**** Records supplied ****

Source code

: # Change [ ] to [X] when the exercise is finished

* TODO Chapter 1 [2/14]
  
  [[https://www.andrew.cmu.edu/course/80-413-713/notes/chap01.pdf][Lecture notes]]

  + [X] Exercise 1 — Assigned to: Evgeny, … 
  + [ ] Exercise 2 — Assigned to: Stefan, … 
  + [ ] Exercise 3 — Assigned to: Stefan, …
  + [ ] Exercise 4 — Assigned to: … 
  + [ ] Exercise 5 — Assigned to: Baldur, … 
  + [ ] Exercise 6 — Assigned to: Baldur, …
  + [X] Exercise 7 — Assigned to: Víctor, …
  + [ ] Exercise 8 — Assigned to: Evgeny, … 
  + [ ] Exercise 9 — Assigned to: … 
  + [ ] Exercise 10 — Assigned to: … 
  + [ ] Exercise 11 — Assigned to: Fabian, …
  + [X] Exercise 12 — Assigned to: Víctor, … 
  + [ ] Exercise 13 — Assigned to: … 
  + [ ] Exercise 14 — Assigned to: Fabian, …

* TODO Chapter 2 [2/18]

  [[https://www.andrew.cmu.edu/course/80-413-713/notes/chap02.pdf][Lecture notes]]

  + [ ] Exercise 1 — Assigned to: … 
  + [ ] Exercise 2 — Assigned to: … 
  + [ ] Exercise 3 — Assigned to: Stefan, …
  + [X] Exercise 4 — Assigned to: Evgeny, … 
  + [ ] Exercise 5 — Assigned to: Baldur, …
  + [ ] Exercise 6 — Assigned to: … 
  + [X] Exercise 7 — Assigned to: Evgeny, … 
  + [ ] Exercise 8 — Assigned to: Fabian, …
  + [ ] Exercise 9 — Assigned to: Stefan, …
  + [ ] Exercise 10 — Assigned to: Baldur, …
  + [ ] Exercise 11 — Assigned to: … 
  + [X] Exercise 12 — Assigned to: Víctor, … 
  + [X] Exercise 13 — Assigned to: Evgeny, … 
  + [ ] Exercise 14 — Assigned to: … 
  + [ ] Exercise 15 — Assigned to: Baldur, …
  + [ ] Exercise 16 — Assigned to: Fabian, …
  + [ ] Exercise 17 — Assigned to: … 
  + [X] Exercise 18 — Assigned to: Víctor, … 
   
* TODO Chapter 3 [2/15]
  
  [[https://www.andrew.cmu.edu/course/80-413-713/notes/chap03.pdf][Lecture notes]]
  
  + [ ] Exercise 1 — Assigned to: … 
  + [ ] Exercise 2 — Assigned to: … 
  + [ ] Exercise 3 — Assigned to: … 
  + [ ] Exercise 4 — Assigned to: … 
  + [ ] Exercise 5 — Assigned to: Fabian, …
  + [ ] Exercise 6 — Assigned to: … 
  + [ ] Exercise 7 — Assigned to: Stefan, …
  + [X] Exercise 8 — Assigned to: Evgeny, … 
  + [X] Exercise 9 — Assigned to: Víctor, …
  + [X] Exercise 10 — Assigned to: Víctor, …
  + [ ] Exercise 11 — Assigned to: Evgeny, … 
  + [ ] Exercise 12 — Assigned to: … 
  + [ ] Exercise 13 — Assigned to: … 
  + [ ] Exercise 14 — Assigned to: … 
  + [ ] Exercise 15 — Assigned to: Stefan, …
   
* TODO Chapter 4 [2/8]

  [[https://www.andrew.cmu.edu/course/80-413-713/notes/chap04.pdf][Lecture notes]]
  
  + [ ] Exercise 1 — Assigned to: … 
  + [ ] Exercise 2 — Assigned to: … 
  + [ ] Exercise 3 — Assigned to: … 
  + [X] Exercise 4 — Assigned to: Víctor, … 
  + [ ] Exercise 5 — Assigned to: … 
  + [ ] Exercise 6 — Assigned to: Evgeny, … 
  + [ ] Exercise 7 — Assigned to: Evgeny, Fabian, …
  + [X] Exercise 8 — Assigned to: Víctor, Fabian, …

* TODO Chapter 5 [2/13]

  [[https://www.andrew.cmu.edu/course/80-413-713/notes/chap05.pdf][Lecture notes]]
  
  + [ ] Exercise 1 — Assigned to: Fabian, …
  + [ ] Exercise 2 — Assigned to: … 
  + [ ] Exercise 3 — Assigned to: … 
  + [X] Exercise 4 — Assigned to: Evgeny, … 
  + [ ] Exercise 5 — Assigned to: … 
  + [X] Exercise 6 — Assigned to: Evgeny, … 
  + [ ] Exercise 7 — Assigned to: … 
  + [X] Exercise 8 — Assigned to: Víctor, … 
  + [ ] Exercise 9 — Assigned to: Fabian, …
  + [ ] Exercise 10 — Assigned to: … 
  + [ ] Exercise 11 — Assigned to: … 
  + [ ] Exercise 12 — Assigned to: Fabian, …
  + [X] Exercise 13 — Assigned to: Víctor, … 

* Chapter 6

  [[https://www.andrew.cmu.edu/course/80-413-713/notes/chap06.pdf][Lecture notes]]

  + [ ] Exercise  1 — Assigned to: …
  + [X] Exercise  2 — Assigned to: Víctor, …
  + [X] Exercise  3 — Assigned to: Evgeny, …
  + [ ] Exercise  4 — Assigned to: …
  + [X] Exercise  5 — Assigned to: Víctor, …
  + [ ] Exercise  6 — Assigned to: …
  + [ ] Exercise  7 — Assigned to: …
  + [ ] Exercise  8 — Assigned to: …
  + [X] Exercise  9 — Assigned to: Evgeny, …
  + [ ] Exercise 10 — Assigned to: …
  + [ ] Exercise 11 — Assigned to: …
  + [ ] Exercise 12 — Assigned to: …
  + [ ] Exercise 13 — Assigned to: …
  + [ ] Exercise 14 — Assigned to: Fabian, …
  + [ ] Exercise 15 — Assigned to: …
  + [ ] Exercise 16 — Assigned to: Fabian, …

****

## What you should do
Please state how many lines in the entries above include the string "Chapter", and write only that number.

## Response area
6